DIRECTIONS FOR THIS TASK:
What lines in the entries hold the string "Example"? List them.

DATA TO PROCESS START

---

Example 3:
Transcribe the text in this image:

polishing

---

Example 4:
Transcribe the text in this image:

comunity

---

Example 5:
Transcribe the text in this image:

DATA TO PROCESS END
DATA TO PROCESS START

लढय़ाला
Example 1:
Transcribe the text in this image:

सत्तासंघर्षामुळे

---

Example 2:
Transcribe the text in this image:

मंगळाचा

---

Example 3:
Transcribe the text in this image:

DATA TO PROCESS END

EXERCISE RESULT:
Example 3:
Example 4:
Example 5:
Example 1:
Example 2:
Example 3:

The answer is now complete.